+++ EXTRACTED INFORMATION

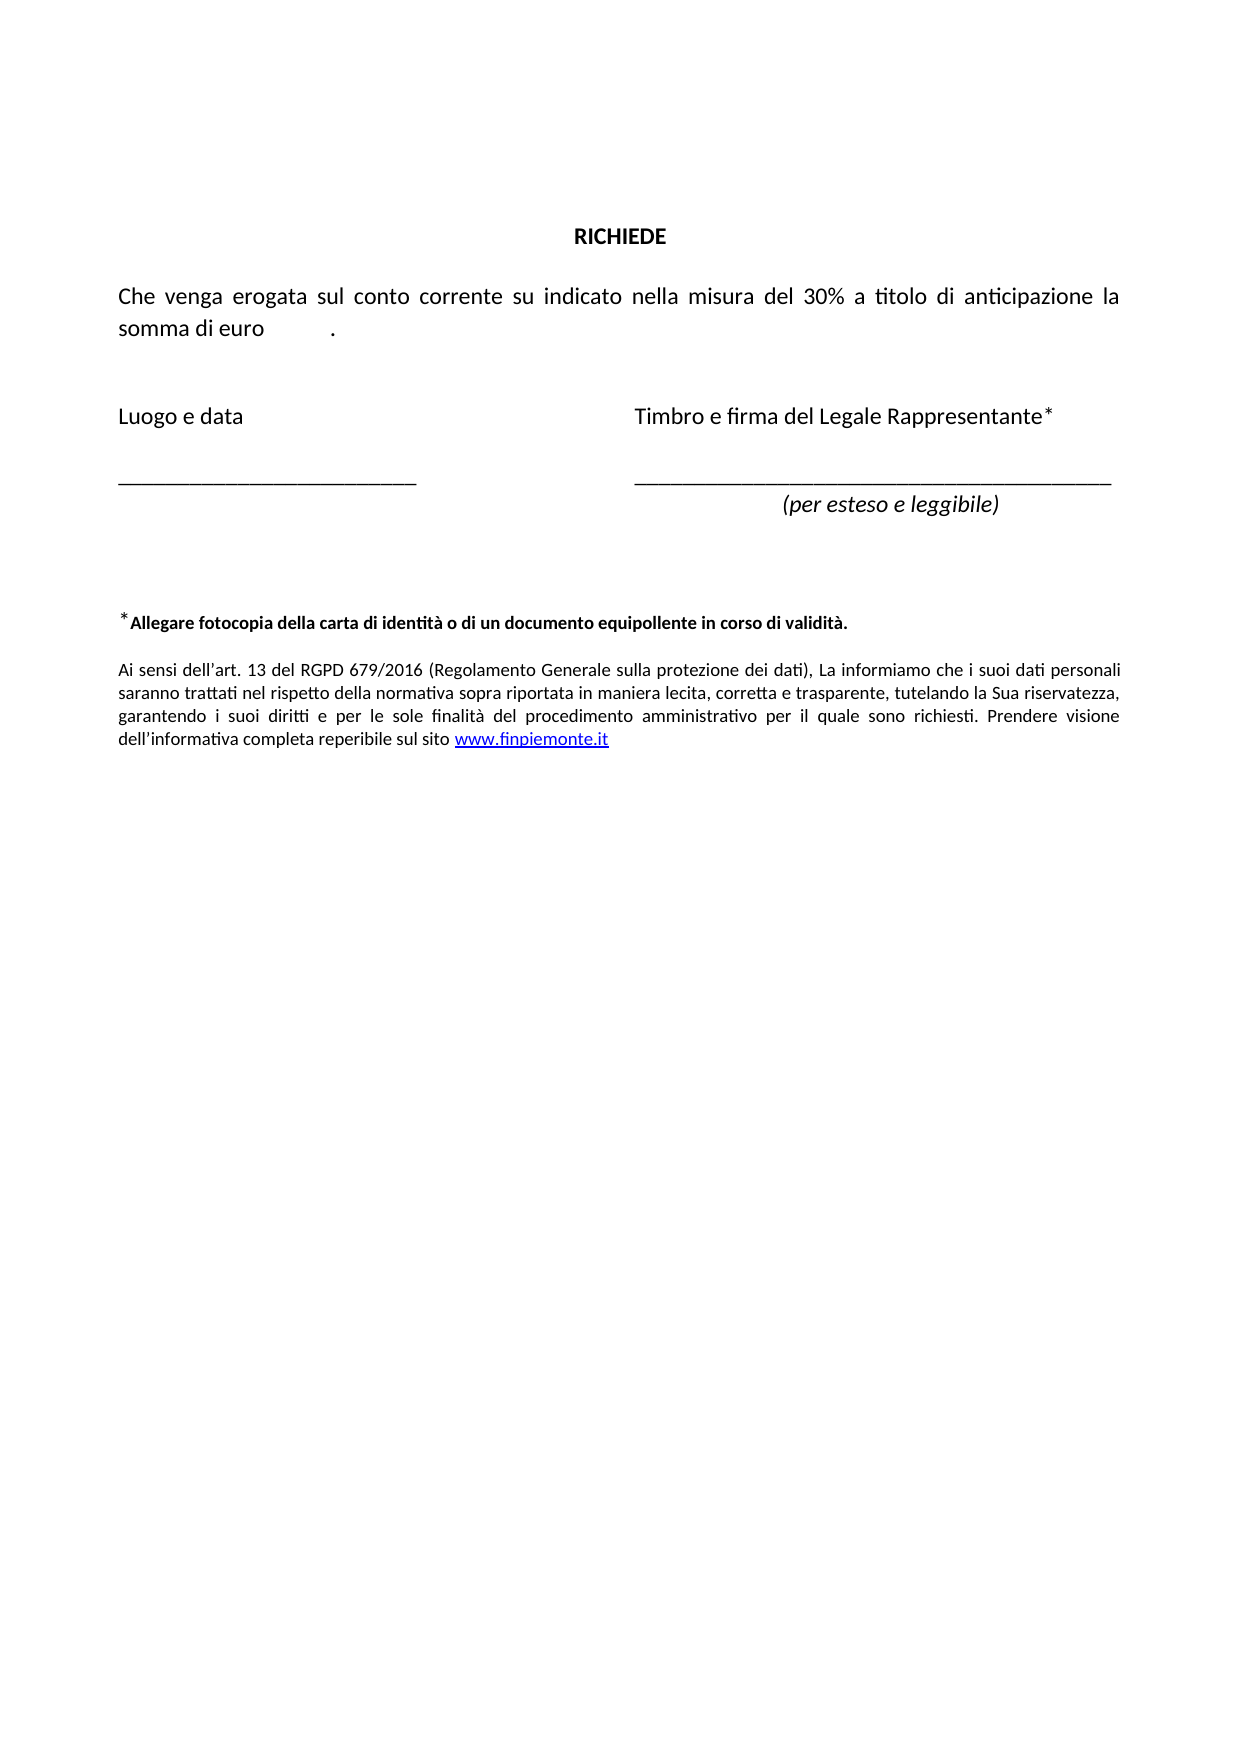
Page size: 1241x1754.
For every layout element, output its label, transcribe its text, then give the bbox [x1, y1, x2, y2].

text Che venga erogata sul conto corrente su indicato nella misura del 30% a titolo di anticipazione la somma di euro . [118, 280, 1122, 342]
text Ai sensi dell’art. 13 del RGPD 679/2016 (Regolamento Generale sulla protezione dei dati), La informiamo che i suoi dati personali saranno trattati nel rispetto della normativa sopra riportata in maniera lecita, corretta e trasparente, tutelando la Sua riservatezza, garantendo i suoi diritti e per le sole finalità del procedimento amministrativo per il quale sono richiesti. Prendere visione dell’informativa completa reperibile sul sito www.finpiemonte.it [118, 658, 1122, 749]
text (per esteso e leggibile) [118, 489, 1122, 518]
text _________________________ ________________________________________ [118, 459, 1122, 489]
text RICHIEDE [118, 221, 1122, 251]
text Luogo e data Timbro e firma del Legale Rappresentante* [118, 401, 1122, 430]
text *Allegare fotocopia della carta di identità o di un documento equipollente in corso di validità. [118, 606, 1122, 635]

++++++

- _WORK ITEM_
Please return the entries above exactly as they appear, but without the pictures.

- _REPLY_
Page size: 1241x1754.
For every layout element, output its label, transcribe its text, then give the bbox [x1, y1, x2, y2].

text Che venga erogata sul conto corrente su indicato nella misura del 30% a titolo di anticipazione la somma di euro . [118, 280, 1122, 342]
text Ai sensi dell’art. 13 del RGPD 679/2016 (Regolamento Generale sulla protezione dei dati), La informiamo che i suoi dati personali saranno trattati nel rispetto della normativa sopra riportata in maniera lecita, corretta e trasparente, tutelando la Sua riservatezza, garantendo i suoi diritti e per le sole finalità del procedimento amministrativo per il quale sono richiesti. Prendere visione dell’informativa completa reperibile sul sito www.finpiemonte.it [118, 658, 1122, 749]
text (per esteso e leggibile) [118, 489, 1122, 518]
text _________________________ ________________________________________ [118, 459, 1122, 489]
text RICHIEDE [118, 221, 1122, 251]
text Luogo e data Timbro e firma del Legale Rappresentante* [118, 401, 1122, 430]
text *Allegare fotocopia della carta di identità o di un documento equipollente in corso di validità. [118, 606, 1122, 635]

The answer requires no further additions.